Catharine.

The majority of the nine deputies who have been appointed to work at our new Code having now arrived, we shall embark to-morrow upon that great and epoch-making task with due solemnity.

What a contrast does the vigorous letter of Catharine "Slay-Czar," as Horace Walpole was pleased to call her, present to the following letter of Louis XVI., written to Lavoisier, the Physicist, while the premonitory grumblings of the coming storm were still audible!

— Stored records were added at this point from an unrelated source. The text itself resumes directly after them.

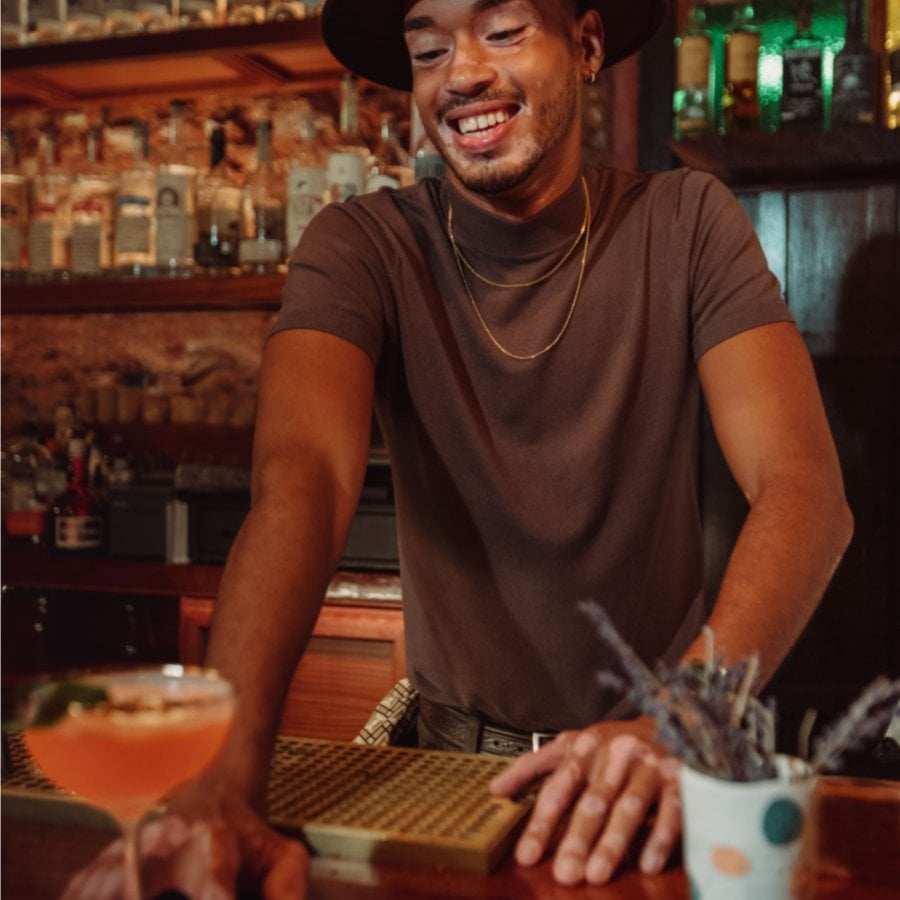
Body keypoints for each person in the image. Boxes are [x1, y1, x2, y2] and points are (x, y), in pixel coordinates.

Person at [64, 0, 853, 896]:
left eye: (504, 30)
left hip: (662, 758)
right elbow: (303, 485)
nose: (463, 73)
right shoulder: (362, 246)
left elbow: (805, 489)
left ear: (587, 45)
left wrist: (685, 717)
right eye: (429, 48)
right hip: (444, 767)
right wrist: (217, 784)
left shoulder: (686, 221)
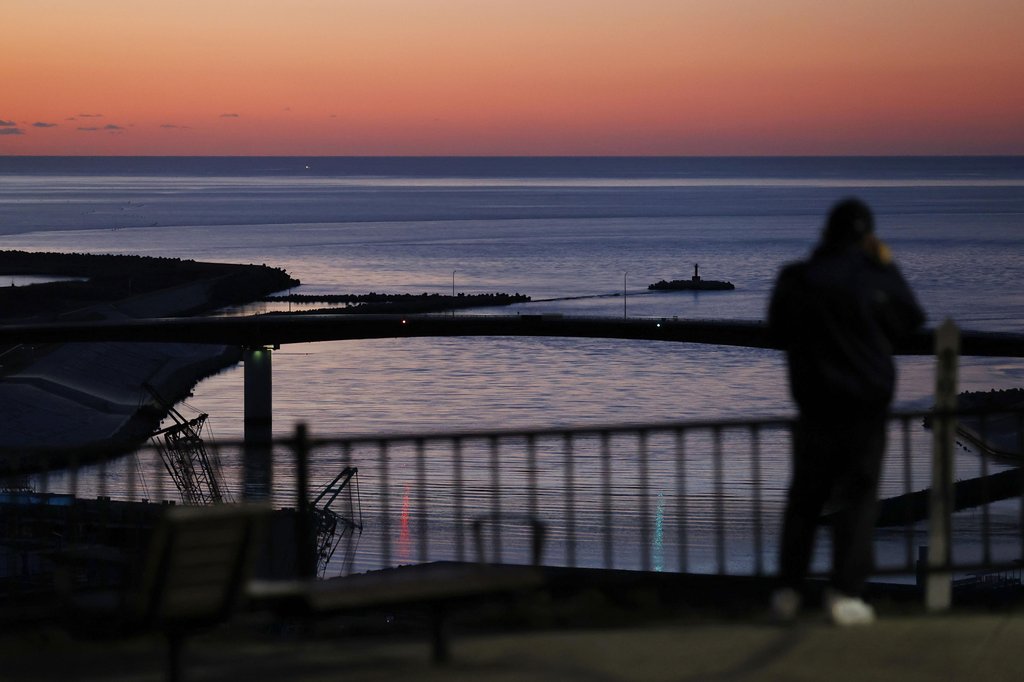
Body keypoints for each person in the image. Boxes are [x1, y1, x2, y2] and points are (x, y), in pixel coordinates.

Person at [767, 198, 925, 625]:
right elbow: (910, 320)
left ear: (825, 233)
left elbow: (777, 325)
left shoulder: (798, 277)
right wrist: (886, 265)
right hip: (864, 409)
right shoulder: (876, 275)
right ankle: (845, 594)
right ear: (867, 237)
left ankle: (788, 592)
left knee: (803, 502)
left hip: (815, 406)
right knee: (856, 504)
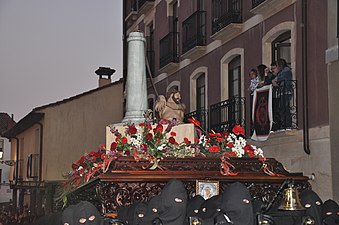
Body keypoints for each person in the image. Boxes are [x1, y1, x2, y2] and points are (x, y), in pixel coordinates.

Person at [271, 59, 293, 130]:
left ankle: (288, 124)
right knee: (282, 108)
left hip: (286, 91)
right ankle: (284, 124)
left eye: (277, 65)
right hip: (283, 92)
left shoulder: (286, 70)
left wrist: (275, 80)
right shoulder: (282, 71)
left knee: (285, 108)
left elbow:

Versailles le 15 Mars 1789.

Votre derniere experience, Monsieur, fixe encore toutte mon admiration. Cette découverte prouve que vous avez aggrandi la sphère des connoissances utiles. Vos expériences sur le gaz inflammable prouvent combien vous vous occupiez de cette science admirable qui, tous les jours, fait de nouveaux progrès. La Reine et quelques personnes que je desire rendre témoins de votre découverte, se réuniront dans mon cabinet, demain a sept heures du soir. Vous me ferez plaisir de m'i apporter le traitté des gaz inflammables. Vous connoissez, Monsieur, toutte mon amitié pour vous.

Louis.

[Translation].

Versailles 15 March 1789.

Sir,—My admiration is still wholly riveted upon your latest experiment. This discovery proves that you have enlarged the sphere of useful knowledge. Your experiments on inflammable gas prove to what extent you have cultivated that admirable science which is daily making further strides. The Queen and a few persons to whom I am anxious to show your discovery will meet in my study to-morrow evening, at seven. I shall be pleased if you will bring with you the Treatise on inflammable Gas. You are not unaware, sir, of the very great friendship which I bear you.